In tal senso ricordo il mirabile lavoro di Carboni per RAI, Olivetti e Pirelli che, per prime, innovarono il processo comunicativo aziendale. Tra i rappresentanti mirabili di questa nuova materia ricordo Achille Castiglioni, Giovanni Pintori, Max Huber e Bruno Munari, ma anche Fortunato Depero, Dino Villani e Giorgio Tabet.

storia della pubblicità in Italia

La nascita della pubblicità nella TV in Bianco e nero: Viva Viva il Carosello

Non si tratta, come abbiamo detto di sola grafica pubblicitaria, ma anche di TV. Con il consueto ritardo, anche in Italia approda l’intrattenimento televiso: è il 13 gennaio del 1954 quando RAI lancia la prima trasmissione di massa. Solo nel 1955 con il gioco a premi “Lascia o raddoppia”, condotto da Mike Buongiorno, la TV italiana si avvicina al mondo americano e diviene un fenomeno comunicativo di massa: i dati di ascolto subiscono una impennata imprevedibile e richiamano l’interesse delle principali agenzie di comunicazione.

Il 3 febbraio del 1957 nasce la prima forma di pubblicità televisiva italiana: approda sullo schermo il Carosello. Non si tratta del classico spot pubblicitario, già ben testato in America e in Gran Bretagna in formati di 30′ e multipli, ma di una forma nuova di comunicazione televisiva che strizzava l’occhio alle aziende produttrici da un lato e dall’altro era accettata anche dagli oppositori della pubblicità in TV.

La formula di questo innovativo progetto pubblicitario televisivo prevedeva uno spettacolo di circa 40′ seguito ada un mini-spot di 30-35 secondo al massimo. Lo spettacolo era prevalentemente un gag o una canzone, mentre nello spot vero e proprio era consentito citare la marca o il prodotto per non più di 5 volte in totale. La cosa NON fu compresa dalle agenzie straniere, ma l’Italia si sa è un Paese strano con le sue regole.

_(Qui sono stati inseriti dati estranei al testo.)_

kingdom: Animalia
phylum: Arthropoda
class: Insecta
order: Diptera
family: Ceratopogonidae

Proprio per vedere e regolare i messaggi pubblicitari televisivi furono creati due organi specifici: rispettivamente la SIPRA e la SACIS; quest’ultima anche con ruolo di censura di contenuti arbitrariamente considerati inappropriati. Si, avete letto bene: per la gioia della agenzie di comunicazione NON ESISTEVA un codice scritto, ma solo la soggettività di chi era chiamato a decidere cosa andava bene e cosa no.

La forza inaspettata del Carosello

Come abbiamo avuto modo di dire questa forma di pubblicità televisiva in salsa italiana era organizzata in due tempi: spettacolo e spot. Se questa volontà inizialmente non compresa dagli stranieri sembrò il solito vezzo italiano, in realtà ciò si rivelò essere assolutamente un fattore di successo. Lo spot non fu affatto posto su un livello secondario, al contrario su sorretto ed enfatizzato proprio dal momento di spettacolo.

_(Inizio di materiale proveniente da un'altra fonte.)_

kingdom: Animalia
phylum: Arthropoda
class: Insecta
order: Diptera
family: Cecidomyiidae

Fu così che attori e prodotti sconosciuti divennero noti all’intero Paese: in questo turbino di ritrovata notorietà entrarono anche i grandi del teatro e del cinema italiano, basti citare o Dario Fo e Franca Rame per Agipgas nel 1957 o Eduardo De Filippo per Illy Caffè nel 1959.

Anche la scelta di chiudere i programmi diurni con il carosello sembrò agli stranieri “no sense” come si direbbe oggi, ma in realtà anch’essa si rivelò vincente. Contribuì a creare affezione a marchi e prodotti anche tra i più piccoli, al punto da portare le grandi aziende della comunicazione a produrre spot in forma di cartoni animati: celeberrimi furono gli spot per Lagostina, Carmensita per Bialetti e l’ever green Calimero per il detersivo Ava Bucato ad opera dei fratelli Pigot nel 1961-62. 

Con la crisi del 1968-1969 termina anche questo periodo di boom economico. Ma ne parleremo in un prossimo articolo.